We will email the readings after registration.

Ruth Wilson Gilmore is Professor of Earth & Environmental Sciences and Director of the Center for Place, Culture, and Politics at the City University of New York Graduate Center. A co-founder of many grassroots organizations including California Prison Moratorium Project, Critical Resistance, and the Central California Environmental Justice Network, Gilmore works on racial capitalism; organized violence; organized abandonment; and abolition as a green, red, and internationalist project of liberation. Author of Abolition Geography: Essays Towards Liberation (Verso 2022), and the prize-winning Golden Gulag: Prisons, Surplus, Crisis, and Opposition in Globalizing California (UC Press 2007), she recently published a new introduction to Lenin’s Imperialism and The National Question (Verso 2024).

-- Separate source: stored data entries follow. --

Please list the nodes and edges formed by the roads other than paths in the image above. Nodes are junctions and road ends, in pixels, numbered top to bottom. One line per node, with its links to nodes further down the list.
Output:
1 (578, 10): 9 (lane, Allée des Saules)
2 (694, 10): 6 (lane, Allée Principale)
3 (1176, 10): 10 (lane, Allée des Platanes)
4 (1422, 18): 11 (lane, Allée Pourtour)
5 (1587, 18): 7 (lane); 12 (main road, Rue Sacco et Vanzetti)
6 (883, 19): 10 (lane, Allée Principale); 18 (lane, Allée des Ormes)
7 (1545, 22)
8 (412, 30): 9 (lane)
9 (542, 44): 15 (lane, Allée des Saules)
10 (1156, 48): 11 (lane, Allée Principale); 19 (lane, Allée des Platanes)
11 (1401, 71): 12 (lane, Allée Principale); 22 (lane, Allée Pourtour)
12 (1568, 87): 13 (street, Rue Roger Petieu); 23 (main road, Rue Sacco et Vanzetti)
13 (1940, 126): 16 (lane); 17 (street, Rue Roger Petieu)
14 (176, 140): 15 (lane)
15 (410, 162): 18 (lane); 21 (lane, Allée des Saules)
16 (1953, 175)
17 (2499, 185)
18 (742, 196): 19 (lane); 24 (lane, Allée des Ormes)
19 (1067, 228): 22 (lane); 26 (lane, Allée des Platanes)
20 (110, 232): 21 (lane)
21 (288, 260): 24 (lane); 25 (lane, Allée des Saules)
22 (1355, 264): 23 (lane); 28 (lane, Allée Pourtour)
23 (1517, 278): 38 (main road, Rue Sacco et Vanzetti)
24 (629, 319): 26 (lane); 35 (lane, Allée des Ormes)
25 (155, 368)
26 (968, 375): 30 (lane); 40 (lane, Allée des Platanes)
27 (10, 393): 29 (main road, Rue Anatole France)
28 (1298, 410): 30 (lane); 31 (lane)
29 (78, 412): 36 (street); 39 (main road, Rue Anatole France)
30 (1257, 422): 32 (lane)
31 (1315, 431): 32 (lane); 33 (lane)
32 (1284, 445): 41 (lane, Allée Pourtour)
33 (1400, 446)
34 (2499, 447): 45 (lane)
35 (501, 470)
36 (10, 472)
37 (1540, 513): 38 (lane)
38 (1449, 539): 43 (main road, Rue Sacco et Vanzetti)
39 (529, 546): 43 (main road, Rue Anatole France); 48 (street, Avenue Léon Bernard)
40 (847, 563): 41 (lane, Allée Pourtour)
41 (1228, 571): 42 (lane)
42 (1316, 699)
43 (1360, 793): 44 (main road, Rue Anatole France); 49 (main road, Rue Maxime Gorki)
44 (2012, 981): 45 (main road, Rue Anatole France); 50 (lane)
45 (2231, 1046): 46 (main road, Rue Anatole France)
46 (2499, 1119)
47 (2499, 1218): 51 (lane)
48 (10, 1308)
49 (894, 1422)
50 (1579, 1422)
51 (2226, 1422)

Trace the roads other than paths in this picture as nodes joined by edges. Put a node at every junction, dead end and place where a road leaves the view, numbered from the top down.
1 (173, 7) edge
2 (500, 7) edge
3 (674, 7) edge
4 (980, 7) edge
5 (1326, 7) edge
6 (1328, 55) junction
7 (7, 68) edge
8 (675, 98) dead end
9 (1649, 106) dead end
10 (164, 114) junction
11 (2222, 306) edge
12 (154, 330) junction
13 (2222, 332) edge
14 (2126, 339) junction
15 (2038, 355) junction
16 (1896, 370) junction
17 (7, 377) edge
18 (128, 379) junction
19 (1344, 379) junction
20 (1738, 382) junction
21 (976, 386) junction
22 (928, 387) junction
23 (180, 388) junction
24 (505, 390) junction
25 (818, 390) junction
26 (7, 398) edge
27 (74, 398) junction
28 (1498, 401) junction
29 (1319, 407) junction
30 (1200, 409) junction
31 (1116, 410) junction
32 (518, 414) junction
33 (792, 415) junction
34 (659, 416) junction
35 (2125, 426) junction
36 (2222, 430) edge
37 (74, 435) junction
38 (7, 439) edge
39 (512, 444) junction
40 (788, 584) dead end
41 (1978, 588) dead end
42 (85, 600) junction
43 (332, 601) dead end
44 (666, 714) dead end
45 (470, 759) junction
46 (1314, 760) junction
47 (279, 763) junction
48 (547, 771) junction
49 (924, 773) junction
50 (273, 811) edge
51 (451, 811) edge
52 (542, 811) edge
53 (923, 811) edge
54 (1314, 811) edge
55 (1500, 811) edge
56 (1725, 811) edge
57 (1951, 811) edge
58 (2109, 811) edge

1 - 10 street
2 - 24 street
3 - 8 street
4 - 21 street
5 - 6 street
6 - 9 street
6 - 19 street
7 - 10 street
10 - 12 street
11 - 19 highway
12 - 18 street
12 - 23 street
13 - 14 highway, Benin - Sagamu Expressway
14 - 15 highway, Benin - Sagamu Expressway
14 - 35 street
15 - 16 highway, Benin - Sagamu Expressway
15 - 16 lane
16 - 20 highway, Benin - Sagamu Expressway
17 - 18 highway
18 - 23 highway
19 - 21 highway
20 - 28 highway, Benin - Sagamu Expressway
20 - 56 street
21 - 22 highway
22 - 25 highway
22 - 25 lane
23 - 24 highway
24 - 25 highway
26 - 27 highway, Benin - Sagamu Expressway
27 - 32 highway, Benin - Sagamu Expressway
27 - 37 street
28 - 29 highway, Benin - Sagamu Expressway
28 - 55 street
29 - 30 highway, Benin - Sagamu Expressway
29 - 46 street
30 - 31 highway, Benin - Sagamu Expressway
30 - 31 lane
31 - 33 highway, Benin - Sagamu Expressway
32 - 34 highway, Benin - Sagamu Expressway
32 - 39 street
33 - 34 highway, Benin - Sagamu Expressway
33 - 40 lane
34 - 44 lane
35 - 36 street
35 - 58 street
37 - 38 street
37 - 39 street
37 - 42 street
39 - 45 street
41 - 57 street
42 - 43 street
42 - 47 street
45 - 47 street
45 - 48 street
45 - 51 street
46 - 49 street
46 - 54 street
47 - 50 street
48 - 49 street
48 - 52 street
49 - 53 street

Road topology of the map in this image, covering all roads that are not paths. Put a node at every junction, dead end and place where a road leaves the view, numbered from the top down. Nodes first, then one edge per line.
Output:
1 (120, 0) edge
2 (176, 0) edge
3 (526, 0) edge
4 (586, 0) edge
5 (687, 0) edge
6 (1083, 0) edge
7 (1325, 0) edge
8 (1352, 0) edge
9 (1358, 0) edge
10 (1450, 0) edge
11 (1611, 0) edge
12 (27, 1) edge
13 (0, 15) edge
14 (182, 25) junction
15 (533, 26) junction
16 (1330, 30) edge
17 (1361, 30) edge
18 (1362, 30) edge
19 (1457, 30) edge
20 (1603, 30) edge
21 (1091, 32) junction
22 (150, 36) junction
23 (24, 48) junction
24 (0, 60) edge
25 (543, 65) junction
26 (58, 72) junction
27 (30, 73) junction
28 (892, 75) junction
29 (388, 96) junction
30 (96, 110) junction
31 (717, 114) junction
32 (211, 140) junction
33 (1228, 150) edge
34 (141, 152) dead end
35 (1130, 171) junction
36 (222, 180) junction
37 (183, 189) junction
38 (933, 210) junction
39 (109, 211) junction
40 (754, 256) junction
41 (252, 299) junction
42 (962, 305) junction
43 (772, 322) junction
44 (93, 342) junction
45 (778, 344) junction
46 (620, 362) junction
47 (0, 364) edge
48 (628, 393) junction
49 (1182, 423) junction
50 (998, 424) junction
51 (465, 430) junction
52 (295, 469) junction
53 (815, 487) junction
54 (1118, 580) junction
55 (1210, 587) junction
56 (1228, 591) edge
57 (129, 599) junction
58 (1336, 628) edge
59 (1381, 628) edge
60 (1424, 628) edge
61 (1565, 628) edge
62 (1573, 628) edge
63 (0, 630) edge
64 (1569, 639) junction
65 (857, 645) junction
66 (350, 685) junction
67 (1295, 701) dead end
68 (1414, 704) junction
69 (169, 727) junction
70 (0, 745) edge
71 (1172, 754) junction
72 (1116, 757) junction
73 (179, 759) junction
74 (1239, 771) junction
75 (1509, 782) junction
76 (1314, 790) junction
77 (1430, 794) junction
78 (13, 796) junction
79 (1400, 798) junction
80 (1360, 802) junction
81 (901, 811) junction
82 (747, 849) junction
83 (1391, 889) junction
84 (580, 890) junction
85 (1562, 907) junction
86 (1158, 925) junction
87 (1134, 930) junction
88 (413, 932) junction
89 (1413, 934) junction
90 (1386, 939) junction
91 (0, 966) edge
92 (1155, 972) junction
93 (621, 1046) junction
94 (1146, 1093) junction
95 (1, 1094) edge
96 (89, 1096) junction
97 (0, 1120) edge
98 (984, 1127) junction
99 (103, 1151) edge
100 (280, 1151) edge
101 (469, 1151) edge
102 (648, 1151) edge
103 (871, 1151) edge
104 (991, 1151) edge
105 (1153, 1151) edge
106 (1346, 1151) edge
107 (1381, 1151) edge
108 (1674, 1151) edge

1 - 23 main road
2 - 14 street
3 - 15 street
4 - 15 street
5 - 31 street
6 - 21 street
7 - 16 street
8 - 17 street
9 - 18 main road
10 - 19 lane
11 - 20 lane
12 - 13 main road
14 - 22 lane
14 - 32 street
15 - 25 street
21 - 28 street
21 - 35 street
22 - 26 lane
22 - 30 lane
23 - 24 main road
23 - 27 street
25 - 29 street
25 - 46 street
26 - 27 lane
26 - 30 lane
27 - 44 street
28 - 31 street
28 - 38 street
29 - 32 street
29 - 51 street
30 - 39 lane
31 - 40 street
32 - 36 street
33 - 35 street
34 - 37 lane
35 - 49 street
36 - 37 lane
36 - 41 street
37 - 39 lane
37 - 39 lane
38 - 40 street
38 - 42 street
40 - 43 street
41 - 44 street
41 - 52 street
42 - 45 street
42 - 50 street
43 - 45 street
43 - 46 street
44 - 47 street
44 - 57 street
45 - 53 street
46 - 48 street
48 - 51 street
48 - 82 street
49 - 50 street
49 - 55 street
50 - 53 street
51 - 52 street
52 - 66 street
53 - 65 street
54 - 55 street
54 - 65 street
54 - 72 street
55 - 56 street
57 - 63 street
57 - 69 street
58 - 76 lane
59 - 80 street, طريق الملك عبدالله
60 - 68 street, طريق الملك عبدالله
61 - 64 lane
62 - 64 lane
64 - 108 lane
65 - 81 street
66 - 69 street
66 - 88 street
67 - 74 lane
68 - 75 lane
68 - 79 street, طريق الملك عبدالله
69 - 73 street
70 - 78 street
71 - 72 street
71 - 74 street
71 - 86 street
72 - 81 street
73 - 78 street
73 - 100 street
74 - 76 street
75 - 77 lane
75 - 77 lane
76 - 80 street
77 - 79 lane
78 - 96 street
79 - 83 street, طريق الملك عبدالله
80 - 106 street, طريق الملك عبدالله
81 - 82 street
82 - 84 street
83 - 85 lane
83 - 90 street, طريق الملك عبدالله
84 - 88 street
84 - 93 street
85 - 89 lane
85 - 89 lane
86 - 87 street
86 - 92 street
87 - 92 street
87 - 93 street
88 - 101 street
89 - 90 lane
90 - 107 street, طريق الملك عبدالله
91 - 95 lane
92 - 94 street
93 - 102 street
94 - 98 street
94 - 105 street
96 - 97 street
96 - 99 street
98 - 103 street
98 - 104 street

With Paul Gilroy she co-edited Stuart Hall: Selected Writings on Race and Difference. (Duke 2021). Change Everything: Racial Capitalism and the Case for Abolition is forthcoming from Haymarket. Gilmore has lectured in Africa, Asia, Europe, and North America. Her internationalist work is featured in the Antipode Foundation documentary Geographies of Racial Capitalism with Ruth Wilson Gilmore (Dir Kenton Card, 2020). Honors include the Ralph Santiago Abascal Prize in Economic and Environmental justice (2003); the Southern California Library Lifetime Achievement Award (2007); A New Way of Life Re-entry Project Lifetime Achievement Award (2010); the American Studies Association Angela Y. Davis Award for Public Scholarship (2012); the American Association of Geographers Harold Rose Award for Anti-Racist Research and Practice (2014); the SUNY-Purchase College Eugene V. Grant Distinguished Scholar Prize for Social and Environmental Justice (2015-16); the Lannan Foundation Lifetime Cultural Freedom Award (2020); The American Association of Geographers Lifetime Achievement Award (2021); the Marguerite Casey Foundation Freedom Scholar (2022); and the American Association of Geographers Presidential Award (2024). She is a member of the American Academy of Arts and Sciences.